To counteract this churn, Hub proposes a new engagement paradigm rooted in what it calls “open-door discovery.” While traditional windowing rationed content over time, discovery doors invite audiences in through curiosity. These touchpoints include cryptic teasers, social clips, fan theories, interactive installations, and user-generated content (UGC)—all of which create narrative tension that lingers even after an episode or season ends.

The report highlights real-world success stories. Netflix’s “Stranger Things” maintained fan interest during season gaps through coded teasers and Reddit threads, while “Squid Game” built anticipation with a months-long drip campaign of partial visuals. “The Last of Us” extended its reach via TikTok filters and Google Easter eggs, enhancing its post-apocalyptic world outside of HBO’s platform.

For younger viewers, these discovery doors are particularly potent. Among audiences aged 25–34, 66% say they discover new shows through TikTok and Instagram. UGC not only draws them in but multiplies reach, as fans create their own content that further fuels engagement. Shows like “Wednesday” have turned fan dances and memes into official promotional strategies, blurring the line between marketing and fandom.

Hub also cites “Severance” as a case study in immersive marketing. Apple TV+ brought the show's eerie corporate world to life with an office installation at New York’s Grand Central Station, turning passive commuters into active participants. These real-world touchpoints act as narrative extensions, allowing content to persist in the cultural conversation well beyond its premiere date.

The report concludes with a call to action for content publishers: embrace the psychology of unfinished business. "To stay top-of-mind today, platforms must design for open-door discovery,” it asserts.

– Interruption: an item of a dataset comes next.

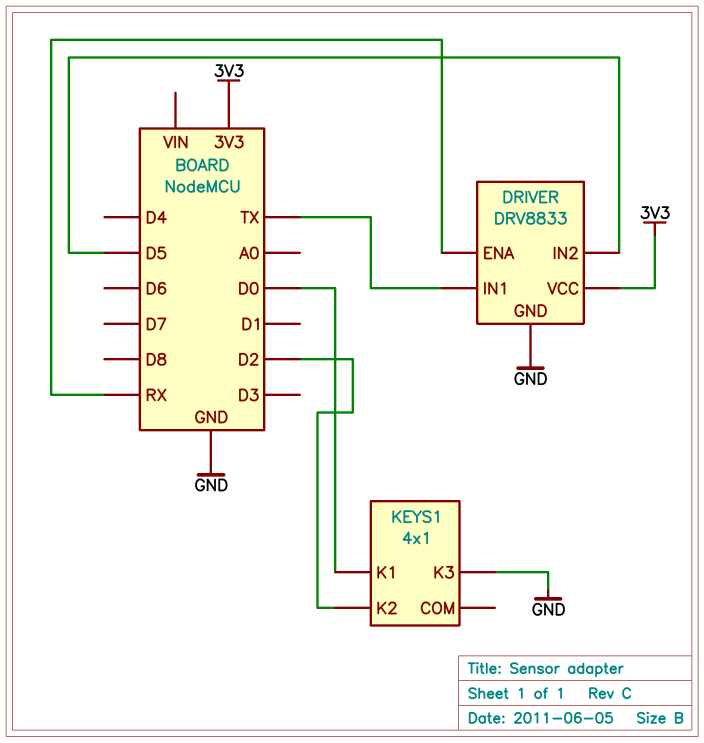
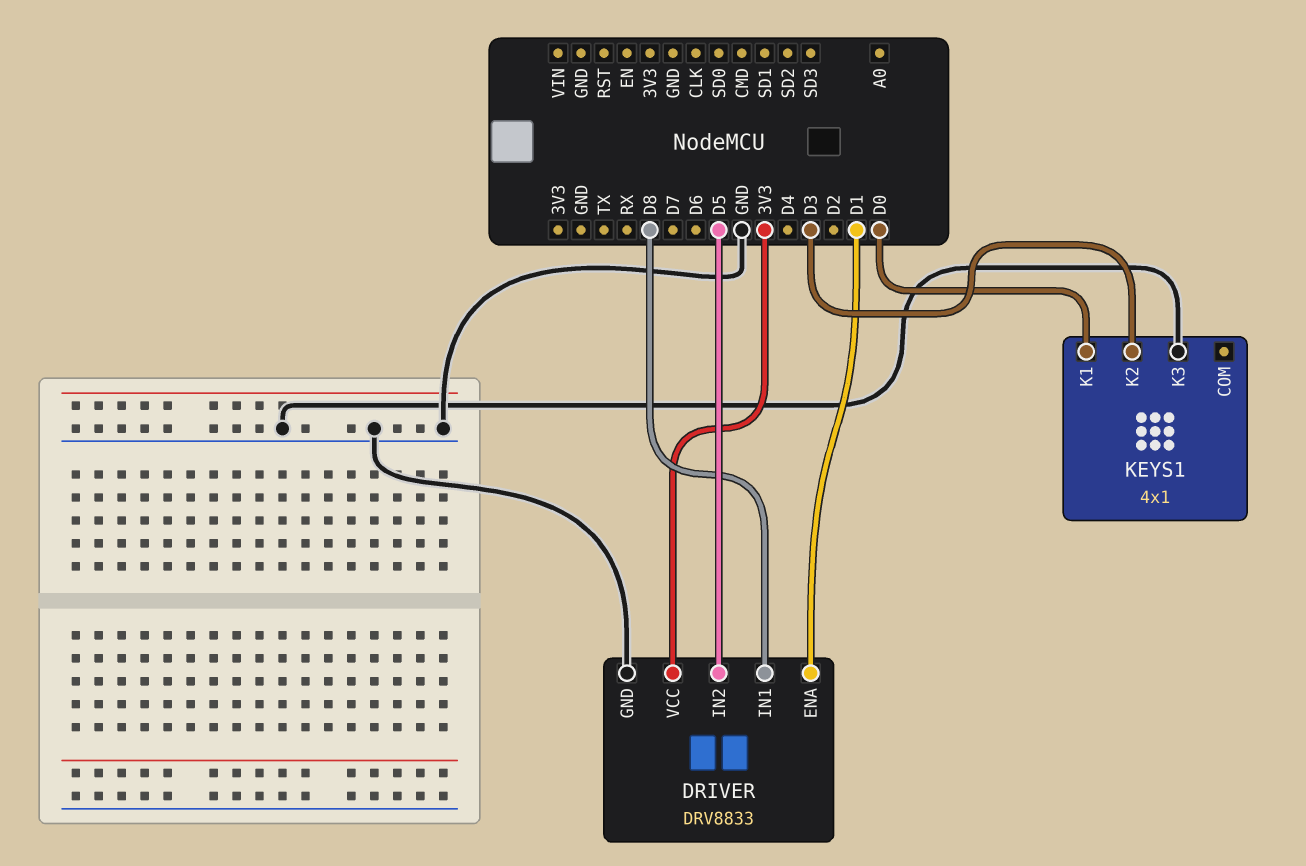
DRIVER pin ENA: RX -> D1
DRIVER pin IN1: TX -> D8
KEYS1 pin K2: D2 -> D3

This means using short-form content, social media loops, teasers, podcasts, and Easter eggs not just to promote a release, but to keep the narrative loop open indefinitely.

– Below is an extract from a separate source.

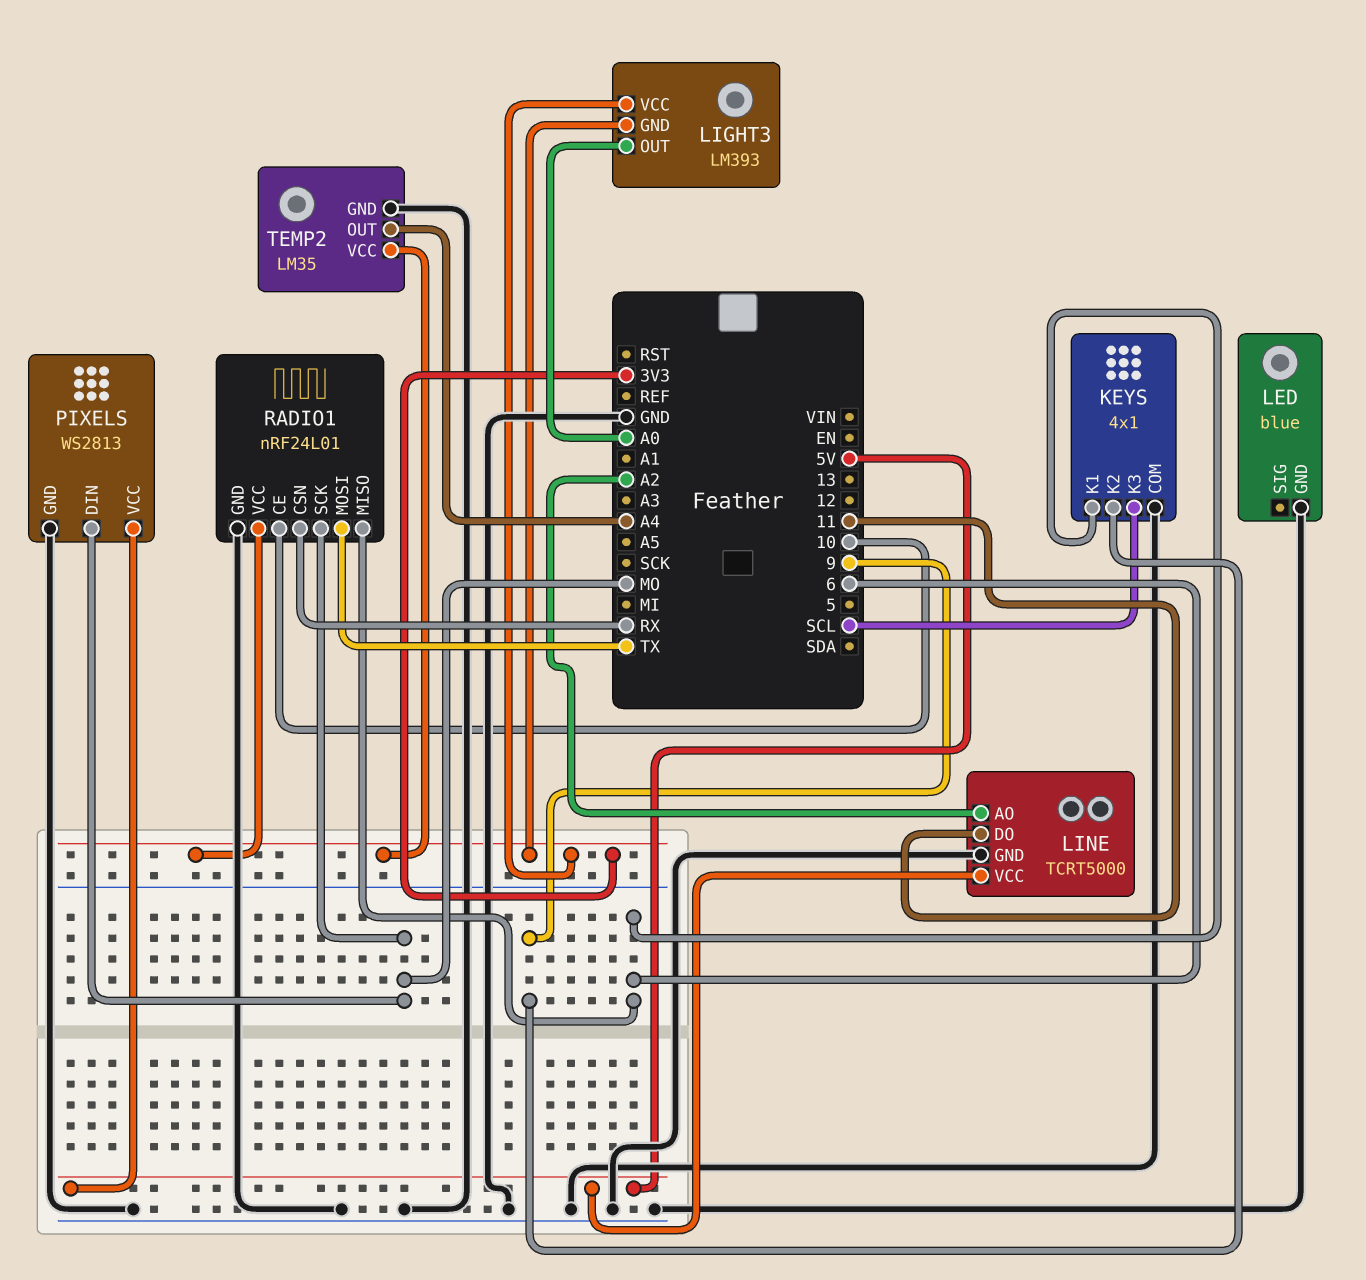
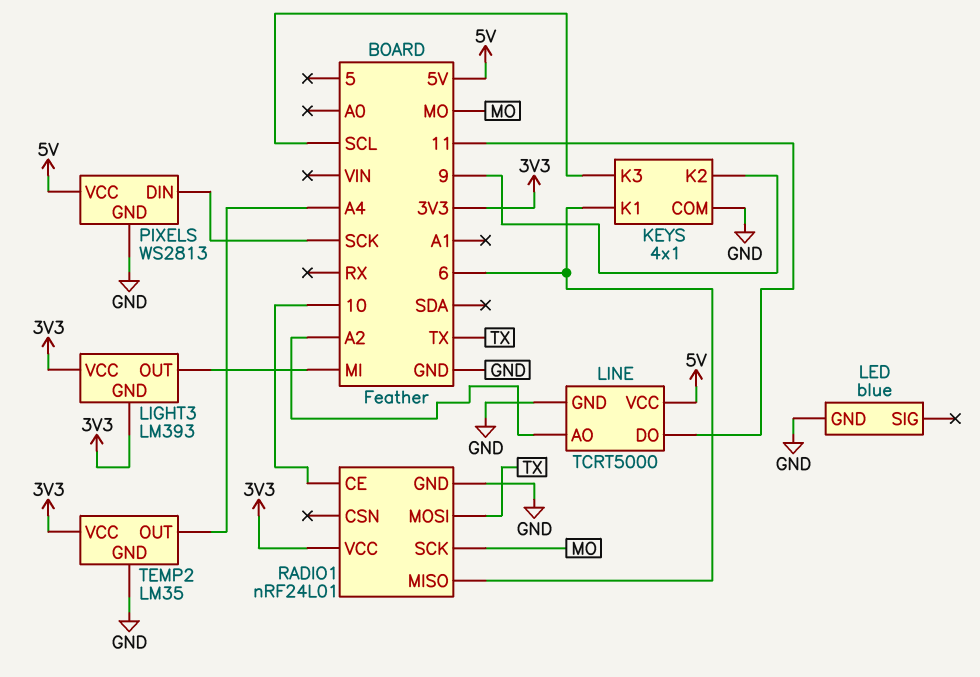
LIGHT3 pin OUT: A0 -> MI
PIXELS pin DIN: MO -> SCK
RADIO1 pin CSN: RX -> none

As the streaming ecosystem matures, those who master the balance between access and anticipation will win the battle for attention. Zeigarnik may never have imagined TikTok or “continue watching” trays, but her insights into the power of unresolved tension remain more relevant than ever. In a saturated market with infinite options, the winners will be those who know how to keep a story unfinished—just enough to bring viewers back for more.